* _WRITTEN REQUEST A_:
Using the passage on Gothic fiction, answer these:
(i) Who were many of the most popular authors of early Gothic fiction?
(ii) Beyond literature, which forms of media does the Gothic reach?
(iii) What does the writer consider the most accessible and popular part of the Gothic in today's culture?

* _SOURCE PASSAGE_:
Part of the reason the novels written in the Gothic style was subject of much of this type of criticism might date back to the fact that many of the most popular authors of early Gothic fiction were women, and thus wrote about and represented what was morally important to the ‘second sex’. (Again ironic, as without the contribution of these authors, the Gothic might’ve looked very different today than what is does. They were, after all, the ones who persisted through the criticism.) Gothic tropes such as melancholia, failed romantic relations, narratives over-emphazised on emotions etc. These are all examples of tropes that were important in the early ‘female’ Gothic.

Despite being criticised, the Gothic tradition no doubt has been growing since its beginning. I mentioned the growth of Gothic literary courses throughout universities in the Western world. But we do not only see remains of the Gothic tradition in literature, it also scopes over various other forms of media such as film, TV and even music. (The easiest accessible, most popular and mainstreamed part of the Gothic in today’s culture, is in my opinion ‘horror’.) Where would what we know today as zombies and vampires be, if not for the artistic and eerie imagination of the Gothic masters of decades ago?[2]

Through the criticism, the Gothic has prevailed, and one thing still stands true as an important and invaluable trope; You’re afraid of what you don’t know. You’re afraid of the dark. Afraid of what’s (who’s?) on the other side of the door. (Or, classically, under the bed/in the closet).

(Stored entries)
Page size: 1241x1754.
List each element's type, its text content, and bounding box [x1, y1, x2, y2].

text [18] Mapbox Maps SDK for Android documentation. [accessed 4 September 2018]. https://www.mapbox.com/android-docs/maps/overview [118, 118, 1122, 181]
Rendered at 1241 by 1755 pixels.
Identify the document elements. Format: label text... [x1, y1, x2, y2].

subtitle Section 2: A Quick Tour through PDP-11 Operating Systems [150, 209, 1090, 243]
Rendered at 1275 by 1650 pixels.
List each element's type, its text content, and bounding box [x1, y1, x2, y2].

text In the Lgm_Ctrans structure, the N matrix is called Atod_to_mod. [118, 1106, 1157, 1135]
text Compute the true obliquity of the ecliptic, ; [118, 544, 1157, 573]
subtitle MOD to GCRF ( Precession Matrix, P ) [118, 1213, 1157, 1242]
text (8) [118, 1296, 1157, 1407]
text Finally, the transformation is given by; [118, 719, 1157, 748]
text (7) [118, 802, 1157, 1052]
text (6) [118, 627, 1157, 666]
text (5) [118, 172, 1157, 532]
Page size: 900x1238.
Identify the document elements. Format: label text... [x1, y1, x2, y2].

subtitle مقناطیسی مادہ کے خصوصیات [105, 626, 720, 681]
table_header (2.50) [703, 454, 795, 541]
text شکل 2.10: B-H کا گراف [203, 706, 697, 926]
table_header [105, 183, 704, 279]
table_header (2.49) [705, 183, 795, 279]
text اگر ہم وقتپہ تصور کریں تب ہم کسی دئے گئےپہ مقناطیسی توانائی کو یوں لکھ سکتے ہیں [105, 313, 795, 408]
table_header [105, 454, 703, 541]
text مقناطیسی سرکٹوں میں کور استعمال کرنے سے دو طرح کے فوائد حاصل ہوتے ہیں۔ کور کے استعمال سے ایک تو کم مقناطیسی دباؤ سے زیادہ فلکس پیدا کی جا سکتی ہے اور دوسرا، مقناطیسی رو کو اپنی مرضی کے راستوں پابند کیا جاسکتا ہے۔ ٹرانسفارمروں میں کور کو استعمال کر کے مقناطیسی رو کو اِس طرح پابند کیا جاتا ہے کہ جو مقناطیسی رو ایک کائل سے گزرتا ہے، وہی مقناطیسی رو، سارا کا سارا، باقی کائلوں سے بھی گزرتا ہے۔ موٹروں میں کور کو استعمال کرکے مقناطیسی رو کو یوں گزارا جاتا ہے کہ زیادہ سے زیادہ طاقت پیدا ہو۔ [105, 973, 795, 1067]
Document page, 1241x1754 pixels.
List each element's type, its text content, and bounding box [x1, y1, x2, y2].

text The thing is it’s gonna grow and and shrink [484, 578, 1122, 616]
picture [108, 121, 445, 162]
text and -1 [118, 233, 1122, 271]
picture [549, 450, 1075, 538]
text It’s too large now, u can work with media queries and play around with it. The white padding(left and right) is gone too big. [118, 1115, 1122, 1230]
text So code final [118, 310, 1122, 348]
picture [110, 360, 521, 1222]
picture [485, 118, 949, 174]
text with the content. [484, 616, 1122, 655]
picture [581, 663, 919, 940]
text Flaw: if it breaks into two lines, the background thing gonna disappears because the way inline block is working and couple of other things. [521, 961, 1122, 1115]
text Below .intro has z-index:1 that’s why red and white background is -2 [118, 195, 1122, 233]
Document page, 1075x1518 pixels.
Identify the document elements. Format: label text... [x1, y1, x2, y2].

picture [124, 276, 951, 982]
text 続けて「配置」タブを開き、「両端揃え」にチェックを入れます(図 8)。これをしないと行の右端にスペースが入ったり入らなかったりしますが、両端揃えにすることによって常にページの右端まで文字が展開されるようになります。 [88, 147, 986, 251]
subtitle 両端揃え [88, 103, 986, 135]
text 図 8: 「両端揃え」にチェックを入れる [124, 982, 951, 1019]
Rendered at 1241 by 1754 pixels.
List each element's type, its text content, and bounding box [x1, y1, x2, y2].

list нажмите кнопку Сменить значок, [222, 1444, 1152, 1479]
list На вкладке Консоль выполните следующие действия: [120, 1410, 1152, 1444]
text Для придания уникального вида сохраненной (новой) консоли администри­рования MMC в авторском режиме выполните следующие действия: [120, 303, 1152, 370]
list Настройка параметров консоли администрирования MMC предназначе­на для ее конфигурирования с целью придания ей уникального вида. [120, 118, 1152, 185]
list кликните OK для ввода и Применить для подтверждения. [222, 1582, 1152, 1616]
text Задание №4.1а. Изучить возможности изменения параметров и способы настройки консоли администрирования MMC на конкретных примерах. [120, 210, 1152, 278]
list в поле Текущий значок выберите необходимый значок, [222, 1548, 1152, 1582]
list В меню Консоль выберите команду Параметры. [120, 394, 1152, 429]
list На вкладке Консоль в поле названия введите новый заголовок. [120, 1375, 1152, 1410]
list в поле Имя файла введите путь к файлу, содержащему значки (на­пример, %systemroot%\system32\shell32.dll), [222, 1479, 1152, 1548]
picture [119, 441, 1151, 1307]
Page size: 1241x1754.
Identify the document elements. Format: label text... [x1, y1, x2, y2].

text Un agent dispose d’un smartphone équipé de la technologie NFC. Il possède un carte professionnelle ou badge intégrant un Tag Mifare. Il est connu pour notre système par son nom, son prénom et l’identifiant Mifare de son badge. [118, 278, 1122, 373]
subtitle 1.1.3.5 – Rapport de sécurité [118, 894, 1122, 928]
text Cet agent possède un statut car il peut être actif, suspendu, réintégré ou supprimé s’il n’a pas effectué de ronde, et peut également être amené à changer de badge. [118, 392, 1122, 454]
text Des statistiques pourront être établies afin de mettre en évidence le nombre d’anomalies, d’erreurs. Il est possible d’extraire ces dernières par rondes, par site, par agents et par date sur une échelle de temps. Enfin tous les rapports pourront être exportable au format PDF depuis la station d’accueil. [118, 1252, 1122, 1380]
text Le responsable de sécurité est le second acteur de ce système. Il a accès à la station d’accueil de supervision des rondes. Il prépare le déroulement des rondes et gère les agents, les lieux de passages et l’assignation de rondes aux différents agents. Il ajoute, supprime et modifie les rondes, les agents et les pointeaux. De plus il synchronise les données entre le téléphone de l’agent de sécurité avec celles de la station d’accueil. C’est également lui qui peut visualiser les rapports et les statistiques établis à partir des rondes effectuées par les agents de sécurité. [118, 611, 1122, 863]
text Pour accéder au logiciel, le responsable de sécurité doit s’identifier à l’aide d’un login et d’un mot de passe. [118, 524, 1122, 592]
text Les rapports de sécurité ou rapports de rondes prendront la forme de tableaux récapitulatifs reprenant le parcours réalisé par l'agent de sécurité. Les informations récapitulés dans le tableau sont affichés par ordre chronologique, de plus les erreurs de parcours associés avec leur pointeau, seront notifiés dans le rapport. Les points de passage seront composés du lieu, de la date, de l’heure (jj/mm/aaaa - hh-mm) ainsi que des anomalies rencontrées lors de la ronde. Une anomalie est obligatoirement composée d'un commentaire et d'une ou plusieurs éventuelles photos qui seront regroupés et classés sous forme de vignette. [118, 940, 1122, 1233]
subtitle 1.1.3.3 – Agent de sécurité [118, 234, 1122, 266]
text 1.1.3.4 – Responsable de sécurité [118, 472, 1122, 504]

* _WRITTEN REQUEST B_: Find each line in the rows that contains the string "Rendered".

* _EXERCISE SOLUTION A_:
(i) Women.
(ii) Film, TV and music.
(iii) Horror.

* _EXERCISE SOLUTION B_:
Rendered at 1241 by 1755 pixels.
Rendered at 1275 by 1650 pixels.
Rendered at 1241 by 1754 pixels.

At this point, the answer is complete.